North Yorkshire County Council says schools will undergo a rigours risk assessment before they welcome back some students in two weeks’ time.
Officials said they were responding to reopening concerns from headteachers and parents, with queries ranging from school transport to cleaning.
Plans are being drawn up on how social distancing can be maintained in classrooms.
Measures are set to include smaller class sizes, socially-distanced desks and staggered arrival and break times.
Parents will be encouraged to take up schools places, unless the child or a family member is shielding.
But families who choose to keep their children at home will not face fines.
Councils including Bury, Hartlepool and Liverpool have decided to go against Government advice by announcing they will not reopen schools next month.
But Stuart Carlton, corporate director of children and young people’s service at North Yorkshire County Council, said: “In line with government guidance, schools will undertake a risk assessment in order to plan appropriate safety measures, which will also tell us if there are any schools in the county which can’t implement appropriate measures.
“We are working with the schools, head teachers and the unions to support the preparation of schools and the decision to open by the headteacher and governing body.”

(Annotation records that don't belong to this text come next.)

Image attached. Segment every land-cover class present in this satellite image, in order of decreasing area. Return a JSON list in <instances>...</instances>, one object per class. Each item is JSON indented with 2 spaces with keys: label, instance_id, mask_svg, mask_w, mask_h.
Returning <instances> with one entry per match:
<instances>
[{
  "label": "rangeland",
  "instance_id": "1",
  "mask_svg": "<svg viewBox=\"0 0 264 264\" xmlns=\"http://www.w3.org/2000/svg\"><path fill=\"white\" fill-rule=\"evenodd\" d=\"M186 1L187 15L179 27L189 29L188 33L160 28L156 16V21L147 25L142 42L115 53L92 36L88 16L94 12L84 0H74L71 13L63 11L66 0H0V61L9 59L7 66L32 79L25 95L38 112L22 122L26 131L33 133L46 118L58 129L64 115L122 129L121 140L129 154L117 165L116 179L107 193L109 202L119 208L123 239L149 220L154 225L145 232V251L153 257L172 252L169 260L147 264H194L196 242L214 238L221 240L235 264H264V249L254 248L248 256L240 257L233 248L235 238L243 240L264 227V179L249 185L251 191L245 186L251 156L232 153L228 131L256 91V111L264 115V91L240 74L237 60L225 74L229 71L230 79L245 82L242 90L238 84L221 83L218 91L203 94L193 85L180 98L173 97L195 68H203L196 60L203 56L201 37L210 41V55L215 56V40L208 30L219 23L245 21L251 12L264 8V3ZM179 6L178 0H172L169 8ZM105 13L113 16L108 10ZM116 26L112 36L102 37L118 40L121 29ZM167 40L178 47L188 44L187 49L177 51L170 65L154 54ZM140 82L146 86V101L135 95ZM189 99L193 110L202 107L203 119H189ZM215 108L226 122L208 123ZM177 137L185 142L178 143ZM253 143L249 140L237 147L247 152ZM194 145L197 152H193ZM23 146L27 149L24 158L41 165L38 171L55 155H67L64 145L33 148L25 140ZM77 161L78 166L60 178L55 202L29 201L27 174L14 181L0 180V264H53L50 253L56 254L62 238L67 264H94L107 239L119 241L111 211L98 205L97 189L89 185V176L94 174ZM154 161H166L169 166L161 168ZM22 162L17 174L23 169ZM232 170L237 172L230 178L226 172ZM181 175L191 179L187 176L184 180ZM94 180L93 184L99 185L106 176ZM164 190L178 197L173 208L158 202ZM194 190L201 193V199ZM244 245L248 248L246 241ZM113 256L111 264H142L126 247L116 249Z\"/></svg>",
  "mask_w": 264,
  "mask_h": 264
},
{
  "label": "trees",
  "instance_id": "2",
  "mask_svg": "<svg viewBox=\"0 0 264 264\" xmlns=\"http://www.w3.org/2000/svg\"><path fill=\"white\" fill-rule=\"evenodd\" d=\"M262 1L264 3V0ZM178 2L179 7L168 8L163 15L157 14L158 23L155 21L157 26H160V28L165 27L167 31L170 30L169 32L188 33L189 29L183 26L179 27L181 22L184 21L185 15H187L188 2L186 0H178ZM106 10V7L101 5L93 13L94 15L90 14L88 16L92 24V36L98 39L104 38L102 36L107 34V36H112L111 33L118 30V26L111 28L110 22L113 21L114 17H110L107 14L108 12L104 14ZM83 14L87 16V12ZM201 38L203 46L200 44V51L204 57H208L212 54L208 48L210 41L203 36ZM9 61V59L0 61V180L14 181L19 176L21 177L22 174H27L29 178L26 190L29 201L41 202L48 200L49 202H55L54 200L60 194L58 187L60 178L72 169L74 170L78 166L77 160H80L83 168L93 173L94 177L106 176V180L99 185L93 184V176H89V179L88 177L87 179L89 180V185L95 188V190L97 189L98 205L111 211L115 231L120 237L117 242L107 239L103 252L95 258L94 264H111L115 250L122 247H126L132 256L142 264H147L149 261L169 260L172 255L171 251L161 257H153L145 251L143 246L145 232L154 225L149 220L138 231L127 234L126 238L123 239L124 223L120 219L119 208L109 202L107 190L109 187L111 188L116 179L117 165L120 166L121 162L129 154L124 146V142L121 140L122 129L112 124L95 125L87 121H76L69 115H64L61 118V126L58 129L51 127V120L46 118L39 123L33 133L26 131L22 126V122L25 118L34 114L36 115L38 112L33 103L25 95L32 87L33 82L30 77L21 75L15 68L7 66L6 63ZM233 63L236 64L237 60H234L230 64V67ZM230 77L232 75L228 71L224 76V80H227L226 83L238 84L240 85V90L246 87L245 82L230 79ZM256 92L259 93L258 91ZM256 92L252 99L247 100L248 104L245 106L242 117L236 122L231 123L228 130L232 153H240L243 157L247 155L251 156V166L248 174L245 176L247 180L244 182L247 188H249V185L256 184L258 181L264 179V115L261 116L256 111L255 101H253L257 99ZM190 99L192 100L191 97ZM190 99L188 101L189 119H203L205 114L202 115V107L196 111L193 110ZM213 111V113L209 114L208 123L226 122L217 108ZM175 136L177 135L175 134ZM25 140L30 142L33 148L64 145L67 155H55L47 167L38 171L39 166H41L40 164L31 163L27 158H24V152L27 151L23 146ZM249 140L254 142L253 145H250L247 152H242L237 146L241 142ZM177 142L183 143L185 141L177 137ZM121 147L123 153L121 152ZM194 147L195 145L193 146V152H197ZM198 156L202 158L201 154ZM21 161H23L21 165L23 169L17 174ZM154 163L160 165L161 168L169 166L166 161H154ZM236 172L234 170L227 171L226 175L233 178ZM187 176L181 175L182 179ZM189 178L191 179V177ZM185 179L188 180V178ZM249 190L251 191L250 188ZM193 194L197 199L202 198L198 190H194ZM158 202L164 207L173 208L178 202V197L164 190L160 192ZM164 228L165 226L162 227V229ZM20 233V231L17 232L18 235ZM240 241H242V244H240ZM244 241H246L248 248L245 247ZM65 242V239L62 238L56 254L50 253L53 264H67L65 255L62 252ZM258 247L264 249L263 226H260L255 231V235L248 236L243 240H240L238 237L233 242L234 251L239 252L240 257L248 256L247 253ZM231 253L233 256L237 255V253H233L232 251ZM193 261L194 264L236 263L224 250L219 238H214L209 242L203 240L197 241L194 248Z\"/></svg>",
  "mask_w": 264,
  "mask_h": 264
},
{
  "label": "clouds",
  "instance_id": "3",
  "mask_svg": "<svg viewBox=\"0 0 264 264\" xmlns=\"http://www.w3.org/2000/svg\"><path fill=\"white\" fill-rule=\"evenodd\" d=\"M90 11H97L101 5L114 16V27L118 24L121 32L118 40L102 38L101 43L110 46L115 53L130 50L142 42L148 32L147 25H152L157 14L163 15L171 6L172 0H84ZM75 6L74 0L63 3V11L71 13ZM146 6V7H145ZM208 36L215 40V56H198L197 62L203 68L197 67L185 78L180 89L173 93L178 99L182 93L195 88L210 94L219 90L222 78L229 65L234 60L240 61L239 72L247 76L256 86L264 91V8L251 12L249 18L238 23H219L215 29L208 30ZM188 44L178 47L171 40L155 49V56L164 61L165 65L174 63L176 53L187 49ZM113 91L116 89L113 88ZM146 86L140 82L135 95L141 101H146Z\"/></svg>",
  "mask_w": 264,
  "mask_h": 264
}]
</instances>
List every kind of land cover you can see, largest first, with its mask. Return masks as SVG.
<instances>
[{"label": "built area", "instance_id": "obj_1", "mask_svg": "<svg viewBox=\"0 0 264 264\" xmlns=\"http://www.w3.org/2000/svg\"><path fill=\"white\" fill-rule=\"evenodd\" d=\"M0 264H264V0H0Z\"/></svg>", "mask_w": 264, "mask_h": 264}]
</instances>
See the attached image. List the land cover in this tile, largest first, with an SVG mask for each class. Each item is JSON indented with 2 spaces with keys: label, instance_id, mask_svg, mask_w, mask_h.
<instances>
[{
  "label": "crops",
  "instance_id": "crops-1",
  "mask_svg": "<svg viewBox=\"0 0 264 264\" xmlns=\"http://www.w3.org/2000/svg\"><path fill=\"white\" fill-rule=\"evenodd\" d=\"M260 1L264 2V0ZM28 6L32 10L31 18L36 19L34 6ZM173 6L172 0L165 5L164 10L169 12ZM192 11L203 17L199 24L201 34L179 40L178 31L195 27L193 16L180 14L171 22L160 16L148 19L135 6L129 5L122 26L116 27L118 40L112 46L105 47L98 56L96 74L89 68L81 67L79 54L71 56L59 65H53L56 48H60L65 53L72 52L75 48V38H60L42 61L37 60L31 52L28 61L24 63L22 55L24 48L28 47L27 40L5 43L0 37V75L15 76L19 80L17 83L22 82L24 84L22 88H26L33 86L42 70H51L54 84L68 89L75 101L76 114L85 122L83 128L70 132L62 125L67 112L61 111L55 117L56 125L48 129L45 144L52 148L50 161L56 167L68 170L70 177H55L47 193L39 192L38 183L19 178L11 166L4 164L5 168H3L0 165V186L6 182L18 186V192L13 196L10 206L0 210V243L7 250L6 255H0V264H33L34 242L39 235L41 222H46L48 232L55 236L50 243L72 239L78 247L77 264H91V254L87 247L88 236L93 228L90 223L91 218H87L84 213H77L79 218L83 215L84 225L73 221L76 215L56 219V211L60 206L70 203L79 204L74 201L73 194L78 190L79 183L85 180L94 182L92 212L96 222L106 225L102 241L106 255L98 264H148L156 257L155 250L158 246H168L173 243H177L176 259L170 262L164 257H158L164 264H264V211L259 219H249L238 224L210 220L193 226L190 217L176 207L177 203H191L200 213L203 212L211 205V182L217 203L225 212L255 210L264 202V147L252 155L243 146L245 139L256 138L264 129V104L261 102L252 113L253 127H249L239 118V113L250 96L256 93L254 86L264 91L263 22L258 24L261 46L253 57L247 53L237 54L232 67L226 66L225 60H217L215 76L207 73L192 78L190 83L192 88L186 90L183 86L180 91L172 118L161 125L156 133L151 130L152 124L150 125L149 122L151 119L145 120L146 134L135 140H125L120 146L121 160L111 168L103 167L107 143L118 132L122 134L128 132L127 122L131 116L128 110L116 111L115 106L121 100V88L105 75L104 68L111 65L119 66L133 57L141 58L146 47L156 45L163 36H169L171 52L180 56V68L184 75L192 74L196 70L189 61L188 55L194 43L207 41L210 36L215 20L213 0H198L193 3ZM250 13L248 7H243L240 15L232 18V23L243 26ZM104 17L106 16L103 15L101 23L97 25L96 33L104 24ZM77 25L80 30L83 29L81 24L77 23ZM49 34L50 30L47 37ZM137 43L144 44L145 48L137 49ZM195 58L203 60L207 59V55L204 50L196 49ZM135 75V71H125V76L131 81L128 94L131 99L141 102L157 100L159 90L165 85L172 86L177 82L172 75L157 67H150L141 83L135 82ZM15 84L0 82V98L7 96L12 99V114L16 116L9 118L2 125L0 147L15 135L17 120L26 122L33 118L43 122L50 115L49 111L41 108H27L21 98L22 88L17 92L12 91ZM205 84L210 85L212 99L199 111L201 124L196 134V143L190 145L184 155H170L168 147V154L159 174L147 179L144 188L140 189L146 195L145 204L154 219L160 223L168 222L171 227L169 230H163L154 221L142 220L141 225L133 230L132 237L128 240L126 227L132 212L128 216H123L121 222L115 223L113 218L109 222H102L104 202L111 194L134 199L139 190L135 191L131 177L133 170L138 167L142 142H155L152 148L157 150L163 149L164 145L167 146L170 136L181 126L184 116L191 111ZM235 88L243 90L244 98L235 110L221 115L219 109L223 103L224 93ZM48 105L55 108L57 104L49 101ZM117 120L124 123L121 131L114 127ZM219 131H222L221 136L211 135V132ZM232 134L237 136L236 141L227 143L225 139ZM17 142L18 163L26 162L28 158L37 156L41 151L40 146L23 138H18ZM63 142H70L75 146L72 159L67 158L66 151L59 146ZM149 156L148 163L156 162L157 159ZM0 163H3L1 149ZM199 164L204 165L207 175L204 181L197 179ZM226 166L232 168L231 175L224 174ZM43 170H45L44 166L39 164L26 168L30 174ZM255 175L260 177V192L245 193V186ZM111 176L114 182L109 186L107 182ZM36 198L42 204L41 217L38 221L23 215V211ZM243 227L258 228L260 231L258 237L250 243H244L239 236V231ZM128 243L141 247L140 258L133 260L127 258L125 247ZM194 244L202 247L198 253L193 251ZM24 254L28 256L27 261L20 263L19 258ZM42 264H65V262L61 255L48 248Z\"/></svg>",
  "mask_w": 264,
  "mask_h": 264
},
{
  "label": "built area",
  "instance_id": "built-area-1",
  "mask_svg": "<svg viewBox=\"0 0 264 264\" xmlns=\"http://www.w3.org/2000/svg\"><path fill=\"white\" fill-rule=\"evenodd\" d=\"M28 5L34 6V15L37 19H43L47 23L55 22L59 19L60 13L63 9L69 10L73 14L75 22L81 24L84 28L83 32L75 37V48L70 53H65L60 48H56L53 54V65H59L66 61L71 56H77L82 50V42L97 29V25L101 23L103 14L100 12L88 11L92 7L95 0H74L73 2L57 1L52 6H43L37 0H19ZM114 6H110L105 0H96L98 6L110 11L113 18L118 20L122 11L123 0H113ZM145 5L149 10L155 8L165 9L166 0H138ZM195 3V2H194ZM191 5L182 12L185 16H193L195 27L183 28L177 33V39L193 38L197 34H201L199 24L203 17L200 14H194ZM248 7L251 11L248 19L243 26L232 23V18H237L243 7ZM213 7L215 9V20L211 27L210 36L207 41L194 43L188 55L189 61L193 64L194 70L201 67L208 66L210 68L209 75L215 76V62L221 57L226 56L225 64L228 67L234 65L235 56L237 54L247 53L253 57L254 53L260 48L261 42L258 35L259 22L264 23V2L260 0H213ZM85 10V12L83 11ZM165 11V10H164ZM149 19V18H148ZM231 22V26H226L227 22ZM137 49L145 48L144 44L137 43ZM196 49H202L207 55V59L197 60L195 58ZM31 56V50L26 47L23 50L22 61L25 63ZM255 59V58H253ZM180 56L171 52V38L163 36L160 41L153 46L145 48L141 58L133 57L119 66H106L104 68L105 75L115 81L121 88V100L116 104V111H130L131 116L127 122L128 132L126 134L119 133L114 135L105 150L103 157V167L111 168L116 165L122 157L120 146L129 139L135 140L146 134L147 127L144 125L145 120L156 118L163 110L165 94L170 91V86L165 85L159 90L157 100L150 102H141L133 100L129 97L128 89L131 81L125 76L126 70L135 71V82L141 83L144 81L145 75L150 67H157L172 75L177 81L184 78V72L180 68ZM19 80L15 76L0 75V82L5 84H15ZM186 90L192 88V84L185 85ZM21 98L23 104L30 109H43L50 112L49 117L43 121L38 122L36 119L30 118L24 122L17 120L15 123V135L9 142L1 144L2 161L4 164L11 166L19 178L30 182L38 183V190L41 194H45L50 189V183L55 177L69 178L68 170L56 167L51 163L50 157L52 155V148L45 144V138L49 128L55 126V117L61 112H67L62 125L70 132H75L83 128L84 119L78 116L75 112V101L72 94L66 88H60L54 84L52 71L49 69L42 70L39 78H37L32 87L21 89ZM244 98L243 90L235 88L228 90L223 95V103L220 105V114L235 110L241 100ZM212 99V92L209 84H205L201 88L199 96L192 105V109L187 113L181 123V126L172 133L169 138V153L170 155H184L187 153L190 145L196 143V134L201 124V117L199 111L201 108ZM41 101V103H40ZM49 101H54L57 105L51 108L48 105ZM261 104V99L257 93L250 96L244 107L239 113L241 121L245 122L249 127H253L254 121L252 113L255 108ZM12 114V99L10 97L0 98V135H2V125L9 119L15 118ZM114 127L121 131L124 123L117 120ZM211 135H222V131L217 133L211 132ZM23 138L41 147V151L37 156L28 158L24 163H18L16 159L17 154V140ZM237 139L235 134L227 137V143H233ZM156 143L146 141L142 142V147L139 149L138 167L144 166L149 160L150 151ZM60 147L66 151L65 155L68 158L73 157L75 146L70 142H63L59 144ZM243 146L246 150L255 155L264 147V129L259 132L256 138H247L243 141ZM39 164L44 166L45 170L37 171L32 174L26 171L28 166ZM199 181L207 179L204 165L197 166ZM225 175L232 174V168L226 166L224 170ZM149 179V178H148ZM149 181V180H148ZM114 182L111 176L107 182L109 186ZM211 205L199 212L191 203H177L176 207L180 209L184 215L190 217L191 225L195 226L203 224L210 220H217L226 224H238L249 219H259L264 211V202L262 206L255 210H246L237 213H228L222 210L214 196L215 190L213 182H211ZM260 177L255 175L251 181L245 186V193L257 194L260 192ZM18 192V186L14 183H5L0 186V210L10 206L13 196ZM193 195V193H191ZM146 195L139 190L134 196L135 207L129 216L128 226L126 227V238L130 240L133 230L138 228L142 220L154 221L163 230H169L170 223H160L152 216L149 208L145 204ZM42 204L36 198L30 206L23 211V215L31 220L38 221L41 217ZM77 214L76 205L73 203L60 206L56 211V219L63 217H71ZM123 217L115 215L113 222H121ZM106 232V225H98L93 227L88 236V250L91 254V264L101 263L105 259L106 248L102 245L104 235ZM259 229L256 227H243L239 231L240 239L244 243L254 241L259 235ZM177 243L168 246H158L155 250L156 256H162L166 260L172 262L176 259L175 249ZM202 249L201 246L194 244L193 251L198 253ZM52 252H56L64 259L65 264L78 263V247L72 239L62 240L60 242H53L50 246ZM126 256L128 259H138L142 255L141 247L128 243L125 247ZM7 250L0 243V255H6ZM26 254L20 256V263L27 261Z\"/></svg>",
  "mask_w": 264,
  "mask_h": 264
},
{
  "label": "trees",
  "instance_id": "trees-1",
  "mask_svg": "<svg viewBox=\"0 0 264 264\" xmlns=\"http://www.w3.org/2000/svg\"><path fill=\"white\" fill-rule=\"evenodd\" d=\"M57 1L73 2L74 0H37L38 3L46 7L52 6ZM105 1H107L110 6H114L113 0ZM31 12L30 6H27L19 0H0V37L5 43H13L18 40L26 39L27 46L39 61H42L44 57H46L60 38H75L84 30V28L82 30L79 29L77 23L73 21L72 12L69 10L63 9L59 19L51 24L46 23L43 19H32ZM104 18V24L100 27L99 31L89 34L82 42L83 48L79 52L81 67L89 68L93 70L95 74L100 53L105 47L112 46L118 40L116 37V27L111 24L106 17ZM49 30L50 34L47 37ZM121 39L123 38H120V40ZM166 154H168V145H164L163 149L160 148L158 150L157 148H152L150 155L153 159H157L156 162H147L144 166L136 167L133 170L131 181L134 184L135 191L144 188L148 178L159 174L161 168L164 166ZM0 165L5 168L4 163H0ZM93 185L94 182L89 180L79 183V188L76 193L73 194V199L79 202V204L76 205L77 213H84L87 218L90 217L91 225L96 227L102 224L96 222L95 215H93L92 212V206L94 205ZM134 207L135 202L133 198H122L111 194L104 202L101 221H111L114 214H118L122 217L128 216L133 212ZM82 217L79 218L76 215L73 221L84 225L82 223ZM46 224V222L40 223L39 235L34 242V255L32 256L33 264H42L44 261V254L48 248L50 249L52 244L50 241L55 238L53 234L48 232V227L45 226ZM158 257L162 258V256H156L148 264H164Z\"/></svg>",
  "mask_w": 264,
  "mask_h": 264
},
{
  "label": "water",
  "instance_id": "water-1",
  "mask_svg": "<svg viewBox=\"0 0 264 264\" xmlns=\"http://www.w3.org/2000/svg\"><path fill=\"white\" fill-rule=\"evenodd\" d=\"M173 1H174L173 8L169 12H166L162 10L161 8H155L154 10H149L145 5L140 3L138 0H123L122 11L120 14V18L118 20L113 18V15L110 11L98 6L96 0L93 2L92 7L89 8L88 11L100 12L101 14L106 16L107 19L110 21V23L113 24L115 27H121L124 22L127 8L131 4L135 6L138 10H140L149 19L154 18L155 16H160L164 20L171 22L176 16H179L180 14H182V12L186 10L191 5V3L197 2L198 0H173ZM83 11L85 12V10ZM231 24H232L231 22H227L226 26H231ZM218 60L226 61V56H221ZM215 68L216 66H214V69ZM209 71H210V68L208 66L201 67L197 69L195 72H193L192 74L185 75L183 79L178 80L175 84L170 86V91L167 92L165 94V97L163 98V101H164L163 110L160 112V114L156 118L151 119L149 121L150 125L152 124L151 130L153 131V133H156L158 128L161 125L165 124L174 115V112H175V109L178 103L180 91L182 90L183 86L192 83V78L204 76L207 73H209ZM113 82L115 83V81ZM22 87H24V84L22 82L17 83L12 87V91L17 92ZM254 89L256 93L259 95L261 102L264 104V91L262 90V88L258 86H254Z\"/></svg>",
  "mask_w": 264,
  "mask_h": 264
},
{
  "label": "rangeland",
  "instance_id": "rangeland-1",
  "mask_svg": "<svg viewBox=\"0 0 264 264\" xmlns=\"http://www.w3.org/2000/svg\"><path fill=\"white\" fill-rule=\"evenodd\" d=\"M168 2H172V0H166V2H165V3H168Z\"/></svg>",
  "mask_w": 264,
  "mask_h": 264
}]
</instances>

Patrick Roach, general secretary of the NASUWT, the UK’s second-largest education union, said members supported schools reopening, but only if they could be made “covid secure.”
“The bottom line is that no teacher or child should be expected to go into schools until it can be demonstrated that it is safe for them to do so,” he said.
“Schools are looking to the government for clear and unequivocal guidance on the health and safety measures they will need to have in place prior to reopening.”
NASUWT has also backed calls for councils to be given powers to close schools if testing indicates coronavirus clusters.
Dr Roach said this will be “vital” in controlling a second spread of the virus.
In a joint letter to education secretary Gavin Williamson, several union officials said parents and staff need “full confidence that schools will be safe before they return.”
The letter outlined “key principles” that officials say must be met before schools reopen, including the launch of the national track and trace scheme.
The government had been planning to roll out the app – which is currently being piloted in the Isle of Wight – by the middle of May.
But ministers have now conceded schools could reopen before the coronavirus tracking app has launched.
Despite this, the government has stood by its ambition that primary school pupils in all year groups could go back for a month before summer.